Shiva recovers and seeks forgiveness from Shakthi's father. The father forgives Shiva and asks him to marry Meera, who has been waiting for him for those eight years. Vasu also apologizes to Shiva for all of his antics in college. Shakthi's parents adopt Shalee, whose family has died, and decide to take her in as their own. The film ends as Shalee bids farewell to her friends and to the image of Shakthi, who is forever present on the college campus.

The film ends with the message: "Never forget the sweet memories that happened in college."

== Production ==
Writer G. N. Rangarajan's son G. N. R. Kumaravelan ventured into direction with this Tamil film.
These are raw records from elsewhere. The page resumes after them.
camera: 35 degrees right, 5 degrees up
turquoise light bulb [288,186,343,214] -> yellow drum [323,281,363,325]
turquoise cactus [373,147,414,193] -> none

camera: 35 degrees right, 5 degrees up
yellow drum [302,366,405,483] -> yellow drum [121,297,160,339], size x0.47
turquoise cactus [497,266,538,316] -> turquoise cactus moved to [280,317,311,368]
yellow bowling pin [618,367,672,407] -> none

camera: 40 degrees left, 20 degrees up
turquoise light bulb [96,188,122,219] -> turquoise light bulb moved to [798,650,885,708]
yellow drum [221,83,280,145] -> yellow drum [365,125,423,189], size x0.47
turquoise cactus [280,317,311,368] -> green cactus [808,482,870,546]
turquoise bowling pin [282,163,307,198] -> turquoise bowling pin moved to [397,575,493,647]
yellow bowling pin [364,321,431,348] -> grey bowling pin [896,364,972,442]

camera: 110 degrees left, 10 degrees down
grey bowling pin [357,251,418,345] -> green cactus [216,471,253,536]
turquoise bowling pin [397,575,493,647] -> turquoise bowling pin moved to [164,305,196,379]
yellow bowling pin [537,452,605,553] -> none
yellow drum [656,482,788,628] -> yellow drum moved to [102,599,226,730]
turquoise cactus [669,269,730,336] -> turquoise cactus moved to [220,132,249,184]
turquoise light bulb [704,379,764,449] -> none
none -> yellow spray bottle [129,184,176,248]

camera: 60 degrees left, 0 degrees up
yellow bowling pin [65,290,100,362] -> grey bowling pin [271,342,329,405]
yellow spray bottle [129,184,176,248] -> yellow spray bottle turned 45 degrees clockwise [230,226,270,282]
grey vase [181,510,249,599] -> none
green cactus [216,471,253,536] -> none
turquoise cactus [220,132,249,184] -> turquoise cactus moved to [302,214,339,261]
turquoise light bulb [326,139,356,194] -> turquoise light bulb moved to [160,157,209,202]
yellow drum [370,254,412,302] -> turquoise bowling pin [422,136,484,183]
Kumaravelan modified the screenplay from the Malayalam original.

== Soundtrack ==
The soundtrack was composed by Vijay Antony. The song "Azhaghai Pookuthe" is based on Keeravani raga.

Track listing
| No. | Title | Lyrics | Singer(s) | Length |
|---|---|---|---|---|
| 1. | "Azhagaai Pookkuthey" | Kalai Kumar | V. V. Prasanna, Janaki Iyer | 4:58 |
| 2. | "Pia.. Pia.." | Annamalai | Vijay Antony, Dinesh Kanagaratnam | 4:16 |
| 3. | "Nanbanai Partha" | Annamalai | Benny Dayal | 5:05 |
| 4. | "Sexy Lady" | Priyan | MK Balaji, Sheba, Maya, Ramya NSK | 4:27 |
| 5. | "Kalloori" | Sheba | Sheba | 1:27 |
| 6. | "Allah" | Annamalai | Vijay Antony | 4:51 |
| 7. | "Naatkal" | Prabha | Vijay Antony, Kaushik | 1:39 |
| Total length: |  |  |  | 26:43 |

== Reception ==
A critic from The Hindu wrote that "Kumaravelan’s screenplay bubbles with youthful spirit in the first half while the knots are unreeled in the second". A critic from The New Indian Express wrote that "Though it seems a watered-down version of the Malayalam film, Ninaithale Inikkum does offer a different viewing experience to the Tamil audiences". Critic R. Richard Mahesh wrote that "Finally, Ninaithale Inikkum is a poignant film that has a middling start and gradually brimmed with interesting moments". A critic from Rediff.com wrote that "The Tamil version doesn't exactly pull at your heart-strings like the Malayalam version seems to have done -- but it at least has a plot with all the loose ends tied up".